What to do: Rewrite the text of the records below, replacing "Favoriten" with "Wunschliste" and leaving every other line unchanged. Leave the pictures out of your answer.

Records in a dataset:
↓↓↓
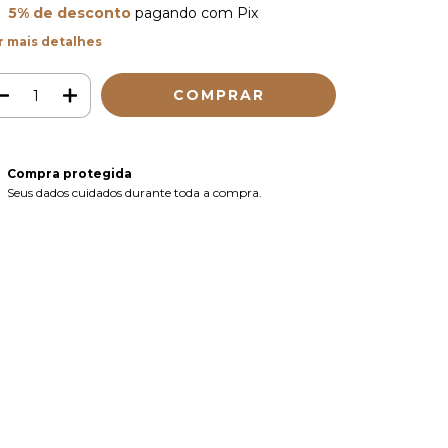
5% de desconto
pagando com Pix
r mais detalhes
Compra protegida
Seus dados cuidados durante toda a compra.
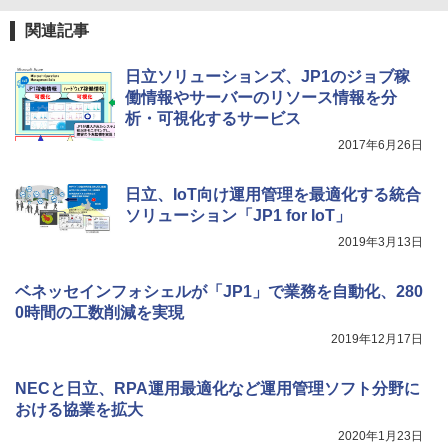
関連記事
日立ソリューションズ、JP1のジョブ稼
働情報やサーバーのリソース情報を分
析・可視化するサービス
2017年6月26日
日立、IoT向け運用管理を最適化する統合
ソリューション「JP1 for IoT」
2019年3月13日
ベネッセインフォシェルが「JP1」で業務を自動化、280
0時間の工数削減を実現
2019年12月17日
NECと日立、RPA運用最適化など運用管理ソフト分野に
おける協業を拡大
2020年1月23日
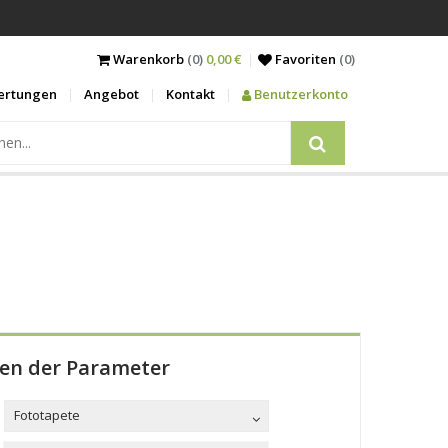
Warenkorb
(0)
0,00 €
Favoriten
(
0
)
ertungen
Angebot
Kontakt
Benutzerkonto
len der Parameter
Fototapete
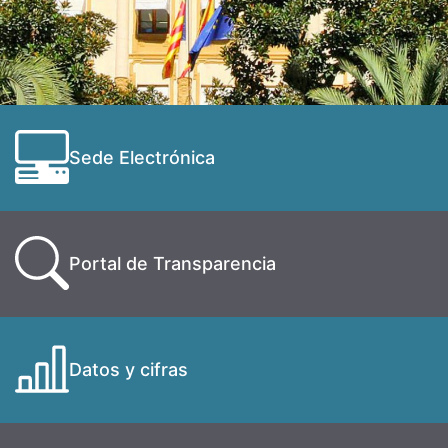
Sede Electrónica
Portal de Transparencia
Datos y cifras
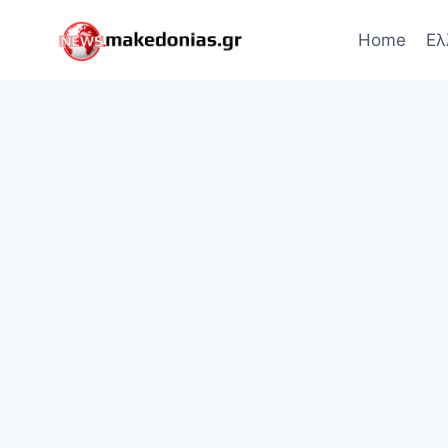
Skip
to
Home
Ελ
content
↑↑↑
Exercise response:
5% de desconto
pagando com Pix
r mais detalhes
Compra protegida
Seus dados cuidados durante toda a compra.
関連記事
日立ソリューションズ、JP1のジョブ稼
働情報やサーバーのリソース情報を分
析・可視化するサービス
2017年6月26日
日立、IoT向け運用管理を最適化する統合
ソリューション「JP1 for IoT」
2019年3月13日
ベネッセインフォシェルが「JP1」で業務を自動化、280
0時間の工数削減を実現
2019年12月17日
NECと日立、RPA運用最適化など運用管理ソフト分野に
おける協業を拡大
2020年1月23日
Warenkorb
(0)
0,00 €
Wunschliste
(
0
)
ertungen
Angebot
Kontakt
Benutzerkonto
len der Parameter
Fototapete
Sede Electrónica
Portal de Transparencia
Datos y cifras
Skip
to
Home
Ελ
content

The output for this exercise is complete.